(Dataset entries)
• • • • • • •
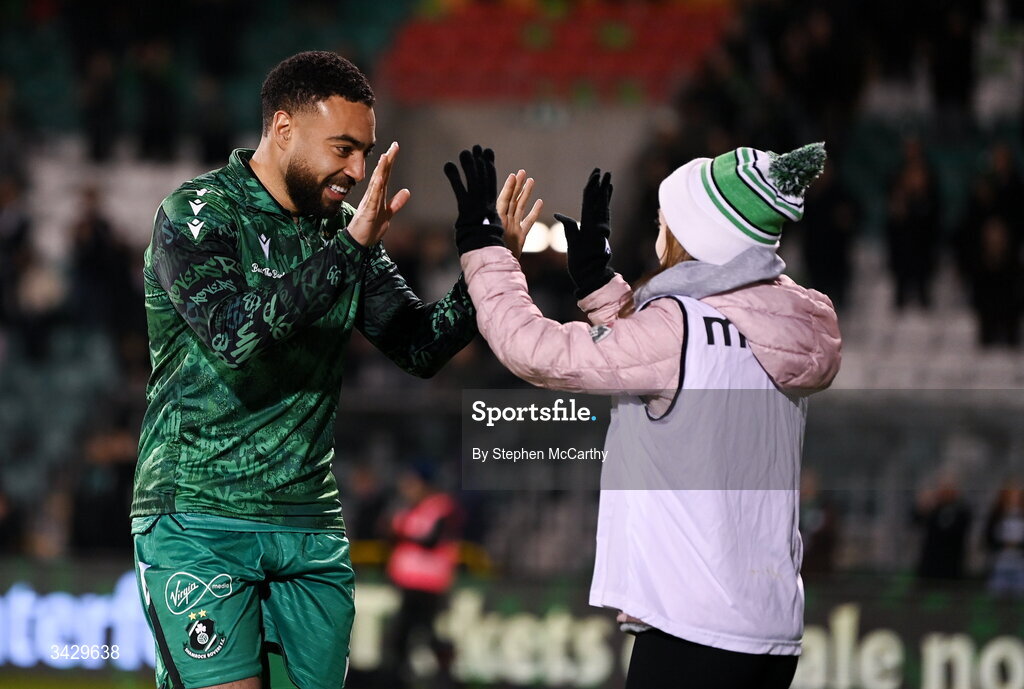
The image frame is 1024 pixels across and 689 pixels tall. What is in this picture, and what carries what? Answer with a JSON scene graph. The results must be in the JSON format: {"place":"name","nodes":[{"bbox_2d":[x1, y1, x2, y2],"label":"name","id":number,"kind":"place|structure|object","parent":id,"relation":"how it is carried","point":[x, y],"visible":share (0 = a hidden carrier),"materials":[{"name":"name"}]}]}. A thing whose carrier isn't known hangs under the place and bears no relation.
{"place":"outdoors","nodes":[
{"label":"outdoors","id":0,"kind":"place"},
{"bbox_2d":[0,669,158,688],"label":"grass pitch","id":1,"kind":"structure","parent":0,"point":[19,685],"materials":[{"name":"green plant"}]},
{"bbox_2d":[0,572,153,671],"label":"advertising board","id":2,"kind":"object","parent":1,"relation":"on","point":[53,615],"visible":0.64,"materials":[{"name":"blue"}]},
{"bbox_2d":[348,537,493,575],"label":"yellow railing","id":3,"kind":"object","parent":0,"point":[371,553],"visible":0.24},
{"label":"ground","id":4,"kind":"structure","parent":0},
{"bbox_2d":[129,50,536,688],"label":"man","id":5,"kind":"object","parent":4,"relation":"on","point":[339,165],"visible":0.97},
{"bbox_2d":[386,457,465,684],"label":"person","id":6,"kind":"object","parent":4,"relation":"on","point":[417,503],"visible":0.77},
{"bbox_2d":[0,0,1023,574],"label":"stadium stand","id":7,"kind":"object","parent":4,"relation":"on","point":[507,169],"visible":0.57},
{"bbox_2d":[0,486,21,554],"label":"person","id":8,"kind":"object","parent":7,"relation":"on","point":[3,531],"visible":0.76},
{"bbox_2d":[0,173,36,336],"label":"person","id":9,"kind":"object","parent":7,"relation":"on","point":[17,221],"visible":0.86},
{"bbox_2d":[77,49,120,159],"label":"person","id":10,"kind":"object","parent":7,"relation":"on","point":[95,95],"visible":0.74},
{"bbox_2d":[68,186,133,333],"label":"person","id":11,"kind":"object","parent":7,"relation":"on","point":[95,236],"visible":0.77},
{"bbox_2d":[71,423,139,549],"label":"person","id":12,"kind":"object","parent":7,"relation":"on","point":[95,503],"visible":0.72},
{"bbox_2d":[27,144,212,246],"label":"stadium seat","id":13,"kind":"object","parent":7,"relation":"in","point":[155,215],"visible":0.36,"materials":[{"name":"white plastic"}]},
{"bbox_2d":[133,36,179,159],"label":"person","id":14,"kind":"object","parent":7,"relation":"on","point":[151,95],"visible":0.86},
{"bbox_2d":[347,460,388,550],"label":"person","id":15,"kind":"object","parent":7,"relation":"on","point":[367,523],"visible":0.59},
{"bbox_2d":[522,220,567,253],"label":"lamp","id":16,"kind":"object","parent":7,"relation":"attached to","point":[536,236],"visible":0.34,"materials":[{"name":"white"}]},
{"bbox_2d":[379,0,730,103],"label":"red seat","id":17,"kind":"object","parent":7,"relation":"on","point":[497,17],"visible":0.64,"materials":[{"name":"red plastic"}]},
{"bbox_2d":[797,469,837,576],"label":"person","id":18,"kind":"object","parent":7,"relation":"on","point":[824,531],"visible":0.61},
{"bbox_2d":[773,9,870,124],"label":"person","id":19,"kind":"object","parent":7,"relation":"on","point":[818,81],"visible":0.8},
{"bbox_2d":[799,155,857,302],"label":"person","id":20,"kind":"object","parent":7,"relation":"on","point":[824,221],"visible":0.71},
{"bbox_2d":[885,139,940,310],"label":"person","id":21,"kind":"object","parent":7,"relation":"on","point":[902,217],"visible":0.85},
{"bbox_2d":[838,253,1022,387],"label":"stadium seats","id":22,"kind":"object","parent":7,"relation":"in","point":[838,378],"visible":0.43,"materials":[{"name":"white plastic"}]},
{"bbox_2d":[913,475,972,580],"label":"person","id":23,"kind":"object","parent":7,"relation":"on","point":[936,531],"visible":0.77},
{"bbox_2d":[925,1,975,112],"label":"person","id":24,"kind":"object","parent":7,"relation":"on","point":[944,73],"visible":0.77},
{"bbox_2d":[963,214,1021,347],"label":"person","id":25,"kind":"object","parent":7,"relation":"on","point":[992,264],"visible":0.89},
{"bbox_2d":[983,480,1023,595],"label":"person","id":26,"kind":"object","parent":7,"relation":"on","point":[1006,531],"visible":0.84},
{"bbox_2d":[448,137,838,688],"label":"woman","id":27,"kind":"object","parent":4,"relation":"on","point":[672,406],"visible":0.95},
{"bbox_2d":[342,577,1023,688],"label":"advertising board","id":28,"kind":"object","parent":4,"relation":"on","point":[850,617],"visible":0.68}
]}

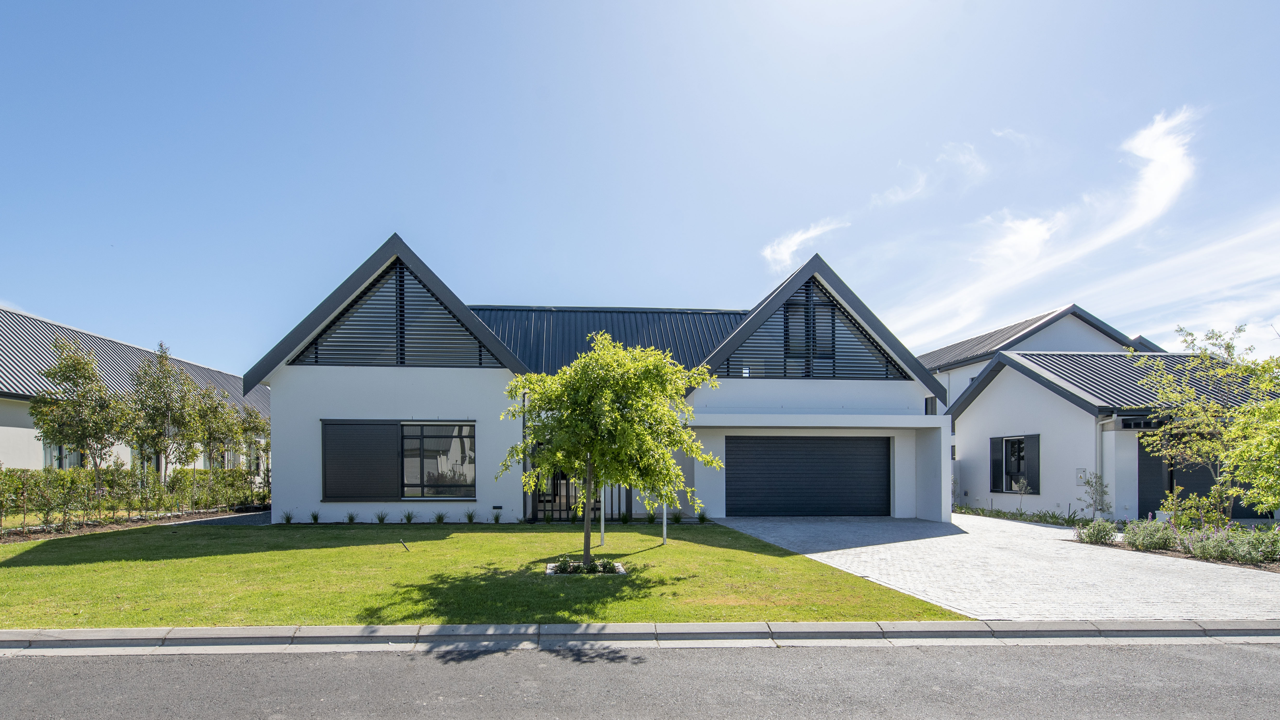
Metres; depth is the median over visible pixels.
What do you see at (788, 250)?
cloud
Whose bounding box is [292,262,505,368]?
gable vent
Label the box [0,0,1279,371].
sky
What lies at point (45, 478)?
hedge
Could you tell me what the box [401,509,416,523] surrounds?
small plant
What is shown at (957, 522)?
driveway
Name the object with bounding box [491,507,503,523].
small plant
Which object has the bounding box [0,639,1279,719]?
road
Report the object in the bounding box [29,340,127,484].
tree
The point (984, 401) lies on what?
neighbouring house
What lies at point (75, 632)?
curb
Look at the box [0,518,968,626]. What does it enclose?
lawn
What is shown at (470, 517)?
small plant
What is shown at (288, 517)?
small plant
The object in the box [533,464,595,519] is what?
front door
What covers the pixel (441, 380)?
house
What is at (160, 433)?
tree
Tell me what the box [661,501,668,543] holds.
pole
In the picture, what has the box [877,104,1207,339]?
cloud
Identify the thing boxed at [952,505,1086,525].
bed
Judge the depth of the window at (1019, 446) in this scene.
17.81 m
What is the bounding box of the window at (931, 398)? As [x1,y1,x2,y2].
[923,396,937,414]
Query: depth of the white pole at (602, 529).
11.68 m
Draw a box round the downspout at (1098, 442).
[1094,415,1119,515]
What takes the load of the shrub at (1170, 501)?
in the garden bed at (1179, 554)
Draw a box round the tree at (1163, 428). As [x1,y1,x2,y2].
[1137,324,1279,522]
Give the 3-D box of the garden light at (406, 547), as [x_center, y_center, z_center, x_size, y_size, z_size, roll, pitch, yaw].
[-4.119,1.919,10.671,0.135,0.260,0.103,0,0,35]
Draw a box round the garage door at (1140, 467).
[1136,440,1257,520]
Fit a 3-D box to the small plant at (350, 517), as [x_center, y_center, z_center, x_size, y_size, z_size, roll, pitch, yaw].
[-6.880,1.939,14.453,0.586,0.351,0.610,0,0,-4]
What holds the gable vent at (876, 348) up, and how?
in the house at (441, 380)
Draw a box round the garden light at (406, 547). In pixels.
[399,538,409,549]
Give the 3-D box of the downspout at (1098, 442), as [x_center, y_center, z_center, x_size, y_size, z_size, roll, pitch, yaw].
[12.072,0.853,15.488,0.263,2.871,1.006,0,0,-4]
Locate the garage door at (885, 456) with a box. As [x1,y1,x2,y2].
[725,435,889,517]
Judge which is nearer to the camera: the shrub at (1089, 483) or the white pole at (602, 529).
the white pole at (602, 529)
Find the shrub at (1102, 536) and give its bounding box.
[1075,518,1117,544]
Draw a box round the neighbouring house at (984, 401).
[919,305,1278,520]
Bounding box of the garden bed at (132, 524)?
[0,506,264,542]
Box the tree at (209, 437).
[190,387,243,483]
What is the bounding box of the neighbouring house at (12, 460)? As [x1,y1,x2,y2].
[0,305,268,477]
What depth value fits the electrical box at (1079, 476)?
16.09 m
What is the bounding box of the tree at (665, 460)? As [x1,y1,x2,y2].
[497,334,721,567]
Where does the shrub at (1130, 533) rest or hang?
on the garden bed at (1179, 554)
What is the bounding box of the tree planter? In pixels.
[546,557,625,574]
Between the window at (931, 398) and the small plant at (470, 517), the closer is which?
the small plant at (470, 517)
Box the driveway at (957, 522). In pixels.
[711,512,1279,623]
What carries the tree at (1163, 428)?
in the garden bed at (1179, 554)
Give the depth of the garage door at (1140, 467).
15.20 m
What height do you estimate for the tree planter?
0.169 m
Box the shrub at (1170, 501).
[1158,486,1229,531]
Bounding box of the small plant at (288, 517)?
[279,510,295,523]
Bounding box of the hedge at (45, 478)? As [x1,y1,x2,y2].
[0,464,270,530]
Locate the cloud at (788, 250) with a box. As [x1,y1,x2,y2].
[760,219,846,271]
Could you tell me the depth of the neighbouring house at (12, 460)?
20.21 m
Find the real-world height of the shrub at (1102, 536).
0.517 m
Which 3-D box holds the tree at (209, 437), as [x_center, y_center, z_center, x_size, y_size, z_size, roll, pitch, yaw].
[-13.774,0.299,19.631,1.976,3.780,2.023,0,0,33]
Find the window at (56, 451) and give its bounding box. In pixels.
[43,442,90,468]
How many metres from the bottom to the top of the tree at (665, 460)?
3.592 m
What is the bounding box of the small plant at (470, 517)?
[463,508,477,523]
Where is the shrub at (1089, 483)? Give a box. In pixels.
[1078,470,1111,516]
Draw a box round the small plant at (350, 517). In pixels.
[344,511,358,523]
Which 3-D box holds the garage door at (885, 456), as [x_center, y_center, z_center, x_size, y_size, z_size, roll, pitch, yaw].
[4.552,1.143,16.258,5.001,2.350,0.164,0,0,-4]
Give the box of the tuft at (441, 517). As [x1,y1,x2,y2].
[432,510,447,523]
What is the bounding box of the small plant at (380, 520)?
[374,510,389,523]
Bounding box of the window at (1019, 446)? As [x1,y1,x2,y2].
[989,434,1040,494]
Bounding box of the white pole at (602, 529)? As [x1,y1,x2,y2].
[598,484,605,544]
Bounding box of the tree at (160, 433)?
[124,343,204,486]
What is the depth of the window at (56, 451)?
18.56 m
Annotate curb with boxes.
[0,618,1278,653]
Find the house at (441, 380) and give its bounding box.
[246,233,948,525]
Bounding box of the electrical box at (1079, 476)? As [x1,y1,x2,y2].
[1074,467,1087,484]
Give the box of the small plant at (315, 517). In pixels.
[308,510,321,522]
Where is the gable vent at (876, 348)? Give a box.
[724,282,904,379]
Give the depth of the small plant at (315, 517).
14.58 m
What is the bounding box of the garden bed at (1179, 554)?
[1072,520,1279,572]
• • • • • • •
■ YOUR GOAL: Give back exactly the lines from the one containing "Where is the gable" through the last line of the records.

■ REPLY:
Where is the gable vent at (876, 348)? Give a box.
[724,282,904,379]
Give the depth of the small plant at (315, 517).
14.58 m
What is the bounding box of the garden bed at (1179, 554)?
[1072,520,1279,572]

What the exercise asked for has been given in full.